Material for the task -

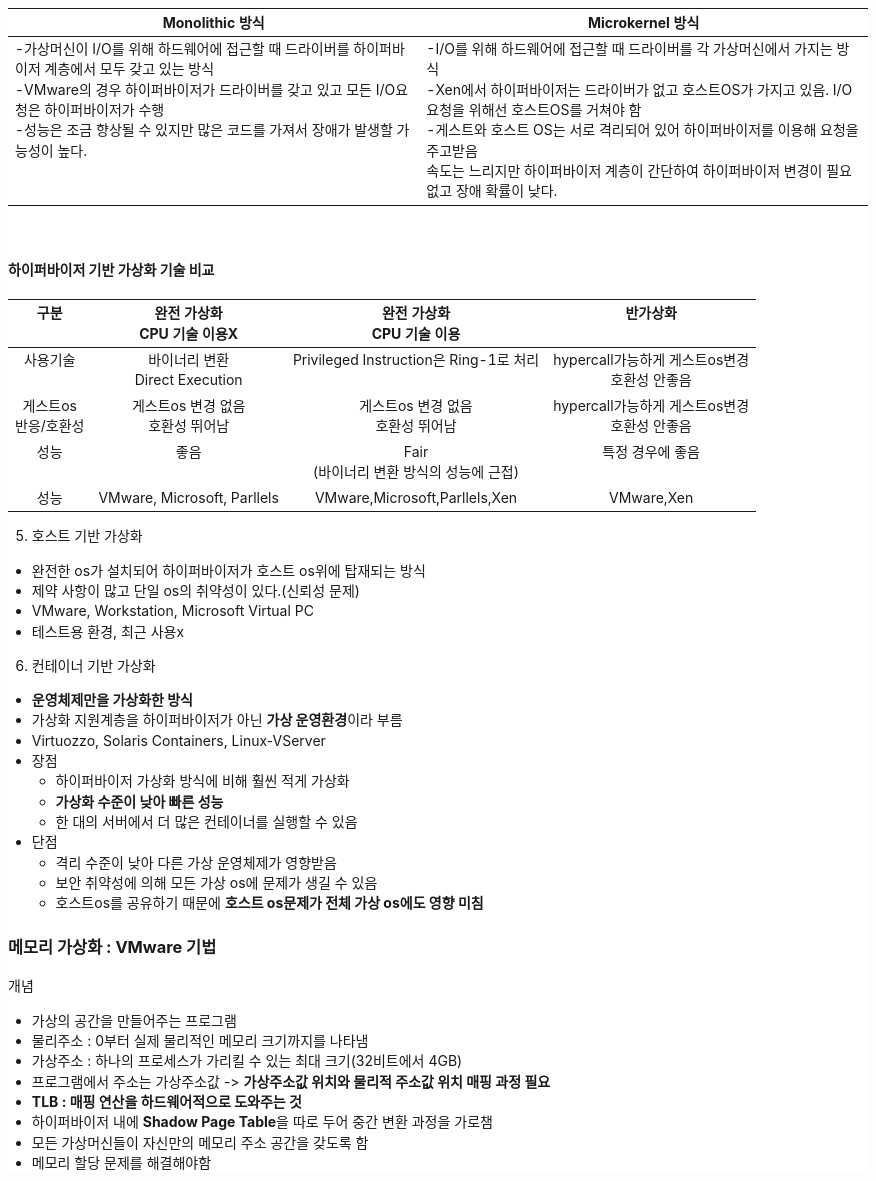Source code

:|Monolithic 방식|Microkernel 방식|
|-|-|
|-가상머신이 I/O를 위해 하드웨어에 접근할 때 드라이버를 하이퍼바이저 계층에서 모두 갖고 있는 방식<br>-VMware의 경우 하이퍼바이저가 드라이버를 갖고 있고 모든 I/O요청은 하이퍼바이저가 수행<br>-성능은 조금 향상될 수 있지만 많은 코드를 가져서 장애가 발생할 가능성이 높다.|-I/O를 위해 하드웨어에 접근할 때 드라이버를 각 가상머신에서 가지는 방식<br>-Xen에서 하이퍼바이저는 드라이버가 없고 호스트OS가 가지고 있음. I/O 요청을 위해선 호스트OS를 거쳐야 함<br>-게스트와 호스트 OS는 서로 격리되어 있어 하이퍼바이저를 이용해 요청을 주고받음<br>속도는 느리지만 하이퍼바이저 계층이 간단하여 하이퍼바이저 변경이 필요없고 장애 확률이 낮다.|

<br>

#### 하이퍼바이저 기반 가상화 기술 비교

|구분|완전 가상화<br>CPU 기술 이용X|완전 가상화<br>CPU 기술 이용|반가상화|
|:-:|:-:|:-:|:-:|
|사용기술|바이너리 변환<br>Direct Execution|Privileged Instruction은 Ring-1로 처리|hypercall가능하게 게스트os변경<br>호환성 안좋음|
|게스트os<br>반응/호환성|게스트os 변경 없음<br>호환성 뛰어남|게스트os 변경 없음<br>호환성 뛰어남|hypercall가능하게 게스트os변경<br>호환성 안좋음|
|성능|좋음|Fair<br>(바이너리 변환 방식의 성능에 근접)|특정 경우에 좋음|
|성능|VMware, Microsoft, Parllels|VMware,Microsoft,Parllels,Xen|VMware,Xen|


5. 호스트 기반 가상화

- 완전한 os가 설치되어 하이퍼바이저가 호스트 os위에 탑재되는 방식
- 제약 사항이 많고 단일 os의 취약성이 있다.(신뢰성 문제)
- VMware, Workstation, Microsoft Virtual PC
- 테스트용 환경, 최근 사용x

6. 컨테이너 기반 가상화

- **운영체제만을 가상화한 방식**
- 가상화 지원계층을 하이퍼바이저가 아닌 **가상 운영환경**이라 부름
- Virtuozzo, Solaris Containers, Linux-VServer
- 장점
    - 하이퍼바이저 가상화 방식에 비해 훨씬 적게 가상화
    - **가상화 수준이 낮아 빠른 성능**
    - 한 대의 서버에서 더 많은 컨테이너를 실행할 수 있음
- 단점
    - 격리 수준이 낮아 다른 가상 운영체제가 영향받음
    - 보안 취약성에 의해 모든 가상 os에 문제가 생길 수 있음
    - 호스트os를 공유하기 때문에 **호스트 os문제가 전체 가상 os에도 영향 미침**

### 메모리 가상화 : VMware 기법

개념
- 가상의 공간을 만들어주는 프로그램
- 물리주소 : 0부터 실제 물리적인 메모리 크기까지를 나타냄
- 가상주소 : 하나의 프로세스가 가리킬 수 있는 최대 크기(32비트에서 4GB)
- 프로그램에서 주소는 가상주소값 -> **가상주소값 위치와 물리적 주소값 위치 매핑 과정 필요**
- **TLB : 매핑 연산을 하드웨어적으로 도와주는 것**
- 하이퍼바이저 내에 **Shadow Page Table**을 따로 두어 중간 변환 과정을 가로챔
- 모든 가상머신들이 자신만의 메모리 주소 공간을 갖도록 함
- 메모리 할당 문제를 해결해야함
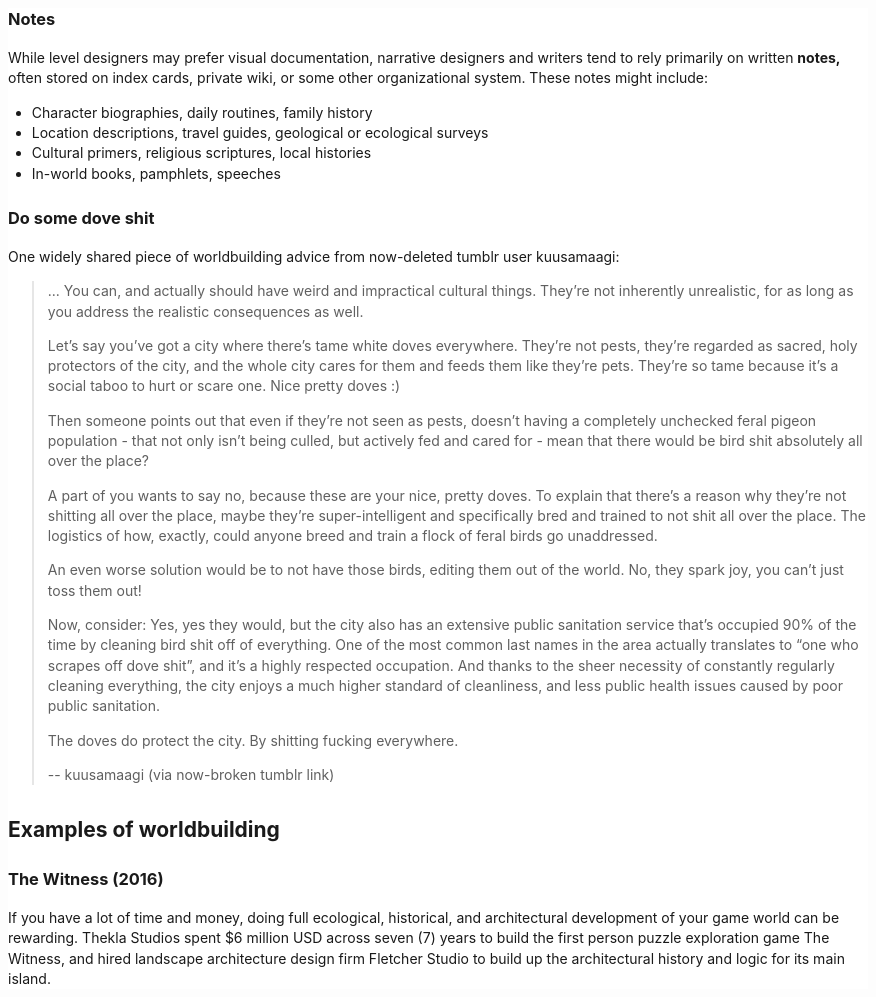 ### Notes
While level designers may prefer visual documentation, narrative designers and writers tend to rely primarily on written **notes,** often stored on index cards, private wiki, or some other organizational system. These notes might include:
- Character biographies, daily routines, family history
- Location descriptions, travel guides, geological or ecological surveys
- Cultural primers, religious scriptures, local histories
- In-world books, pamphlets, speeches

### Do some dove shit
One widely shared piece of worldbuilding advice from now-deleted tumblr user kuusamaagi:
> ... You can, and actually should have weird and impractical cultural things. They’re not inherently unrealistic, for as long as you address the realistic consequences as well.
>
> Let’s say you’ve got a city where there’s tame white doves everywhere. They’re not pests, they’re regarded as sacred, holy protectors of the city, and the whole city cares for them and feeds them like they’re pets. They’re so tame because it’s a social taboo to hurt or scare one. Nice pretty doves :)
>
> Then someone points out that even if they’re not seen as pests, doesn’t having a completely unchecked feral pigeon population - that not only isn’t being culled, but actively fed and cared for - mean that there would be bird shit absolutely all over the place?
>
> A part of you wants to say no, because these are your nice, pretty doves. To explain that there’s a reason why they’re not shitting all over the place, maybe they’re super-intelligent and specifically bred and trained to not shit all over the place. The logistics of how, exactly, could anyone breed and train a flock of feral birds go unaddressed.
>
> An even worse solution would be to not have those birds, editing them out of the world. No, they spark joy, you can’t just toss them out!
>
> Now, consider: Yes, yes they would, but the city also has an extensive public sanitation service that’s occupied 90% of the time by cleaning bird shit off of everything. One of the most common last names in the area actually translates to “one who scrapes off dove shit”, and it’s a highly respected occupation. And thanks to the sheer necessity of constantly regularly cleaning everything, the city enjoys a much higher standard of cleanliness, and less public health issues caused by poor public sanitation.
>
> The doves do protect the city. By shitting fucking everywhere.
>
> -- kuusamaagi (via now-broken tumblr link)

## Examples of worldbuilding
### The Witness (2016)
If you have a lot of time and money, doing full ecological, historical, and architectural development of your game world can be rewarding. Thekla Studios spent $6 million USD across seven (7) years to build the first person puzzle exploration game The Witness, and hired landscape architecture design firm Fletcher Studio to build up the architectural history and logic for its main island.
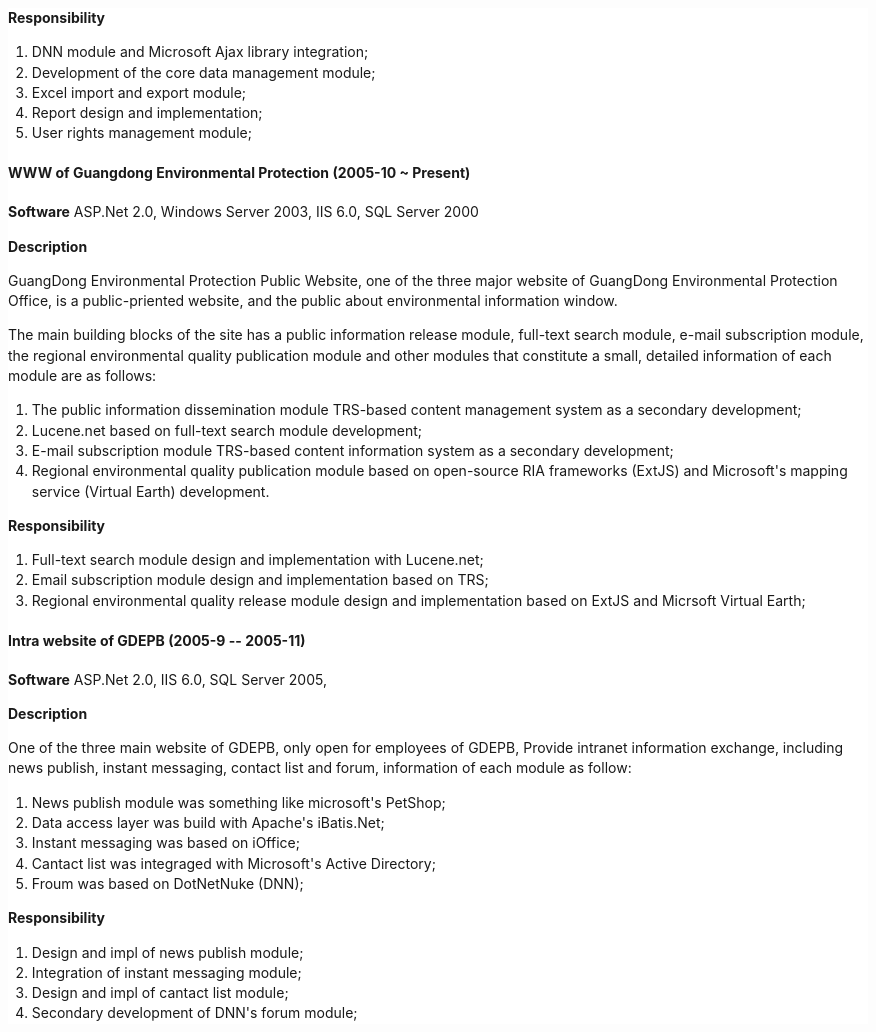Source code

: **Responsibility**

1. DNN module and Microsoft Ajax library integration;
2. Development of the core data management module;
3. Excel import and export module;
4. Report design and implementation;
5. User rights management module;

#### WWW of Guangdong Environmental Protection (2005-10 ~ Present)

**Software** ASP.Net 2.0, Windows Server 2003, IIS 6.0, SQL Server 2000

**Description**

GuangDong Environmental Protection Public Website, one of the three major website of GuangDong Environmental Protection Office, is a public-priented website, and the public about environmental information window. 

The main building blocks of the site has a public information release module, full-text search module, e-mail subscription module, the regional environmental quality publication module and other modules that constitute a small, detailed information of each module are as follows:

1. The public information dissemination module TRS-based content management system as a secondary development; 
2. Lucene.net based on full-text search module development; 
3. E-mail subscription module TRS-based content information system as a secondary development; 
3. Regional environmental quality publication module based on open-source RIA frameworks (ExtJS) and Microsoft's mapping service (Virtual Earth) development. 

**Responsibility**

1. Full-text search module design and implementation with Lucene.net;
2. Email subscription module design and implementation based on TRS;
3. Regional environmental quality release module design and implementation based on ExtJS and Micrsoft Virtual Earth;

#### Intra website of GDEPB (2005-9 -- 2005-11)

**Software** ASP.Net 2.0, IIS 6.0, SQL Server 2005,  
  
**Description**

One of the three main website of GDEPB, only open for employees of GDEPB, Provide intranet information exchange, including news publish, instant messaging,  contact list and forum, information of each module as follow:

1. News publish module was something like microsoft's PetShop;
2. Data access layer was build with Apache's iBatis.Net;
3. Instant messaging was based on iOffice;
4. Cantact list was integraged with Microsoft's Active Directory;
5. Froum was based on DotNetNuke (DNN);

**Responsibility**

1. Design and impl of news publish module;
2. Integration of instant messaging module;
3. Design and impl of cantact list module;
4. Secondary development of DNN's forum module;
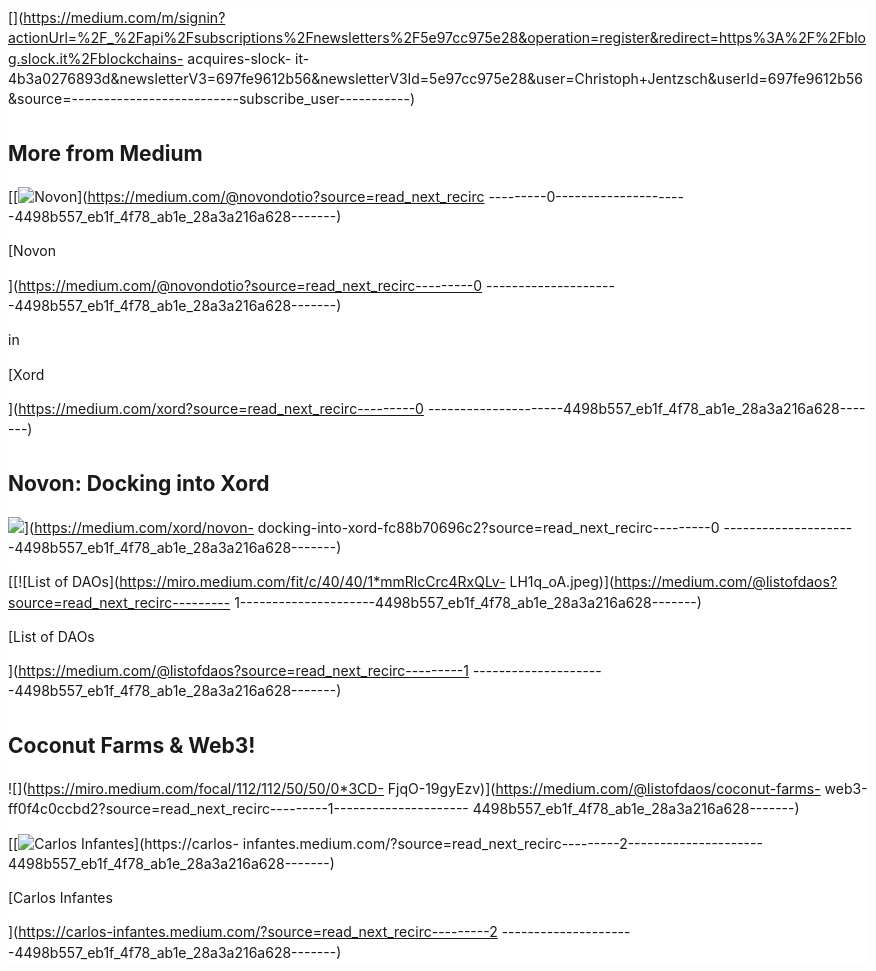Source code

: [](https://medium.com/m/signin?actionUrl=%2F_%2Fapi%2Fsubscriptions%2Fnewsletters%2F5e97cc975e28&operation=register&redirect=https%3A%2F%2Fblog.slock.it%2Fblockchains-
acquires-slock-
it-4b3a0276893d&newsletterV3=697fe9612b56&newsletterV3Id=5e97cc975e28&user=Christoph+Jentzsch&userId=697fe9612b56&source=--------------------------subscribe_user-----------)

## More from Medium

[[![Novon](https://miro.medium.com/fit/c/40/40/1*R3iiw5VD_oo5bveXJVITFg.jpeg)](https://medium.com/@novondotio?source=read_next_recirc
---------0---------------------4498b557_eb1f_4f78_ab1e_28a3a216a628-------)

[Novon

](https://medium.com/@novondotio?source=read_next_recirc---------0
---------------------4498b557_eb1f_4f78_ab1e_28a3a216a628-------)

in

[Xord

](https://medium.com/xord?source=read_next_recirc---------0
---------------------4498b557_eb1f_4f78_ab1e_28a3a216a628-------)

## Novon: Docking into Xord

![](https://miro.medium.com/focal/112/112/50/50/1*jGGFEVEhrt_K9SIRLiFe7w.png)](https://medium.com/xord/novon-
docking-into-xord-fc88b70696c2?source=read_next_recirc---------0
---------------------4498b557_eb1f_4f78_ab1e_28a3a216a628-------)

[[![List of DAOs](https://miro.medium.com/fit/c/40/40/1*mmRlcCrc4RxQLv-
LH1q_oA.jpeg)](https://medium.com/@listofdaos?source=read_next_recirc---------
1---------------------4498b557_eb1f_4f78_ab1e_28a3a216a628-------)

[List of DAOs

](https://medium.com/@listofdaos?source=read_next_recirc---------1
---------------------4498b557_eb1f_4f78_ab1e_28a3a216a628-------)

## Coconut Farms & Web3!

![](https://miro.medium.com/focal/112/112/50/50/0*3CD-
FjqO-19gyEzv)](https://medium.com/@listofdaos/coconut-farms-
web3-ff0f4c0ccbd2?source=read_next_recirc---------1---------------------
4498b557_eb1f_4f78_ab1e_28a3a216a628-------)

[[![Carlos
Infantes](https://miro.medium.com/fit/c/40/40/1*xGyXed7DcW7Bn0cPn9TEDQ.jpeg)](https://carlos-
infantes.medium.com/?source=read_next_recirc---------2---------------------
4498b557_eb1f_4f78_ab1e_28a3a216a628-------)

[Carlos Infantes

](https://carlos-infantes.medium.com/?source=read_next_recirc---------2
---------------------4498b557_eb1f_4f78_ab1e_28a3a216a628-------)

Exercise aim -
Your answer should be the lines from the first record down to the line containing "#### 하이퍼바이저 기반 가상화 기술 비교", restated exactly, with no pictures.

Finished exercise -
Source code

:|Monolithic 방식|Microkernel 방식|
|-|-|
|-가상머신이 I/O를 위해 하드웨어에 접근할 때 드라이버를 하이퍼바이저 계층에서 모두 갖고 있는 방식<br>-VMware의 경우 하이퍼바이저가 드라이버를 갖고 있고 모든 I/O요청은 하이퍼바이저가 수행<br>-성능은 조금 향상될 수 있지만 많은 코드를 가져서 장애가 발생할 가능성이 높다.|-I/O를 위해 하드웨어에 접근할 때 드라이버를 각 가상머신에서 가지는 방식<br>-Xen에서 하이퍼바이저는 드라이버가 없고 호스트OS가 가지고 있음. I/O 요청을 위해선 호스트OS를 거쳐야 함<br>-게스트와 호스트 OS는 서로 격리되어 있어 하이퍼바이저를 이용해 요청을 주고받음<br>속도는 느리지만 하이퍼바이저 계층이 간단하여 하이퍼바이저 변경이 필요없고 장애 확률이 낮다.|

<br>

#### 하이퍼바이저 기반 가상화 기술 비교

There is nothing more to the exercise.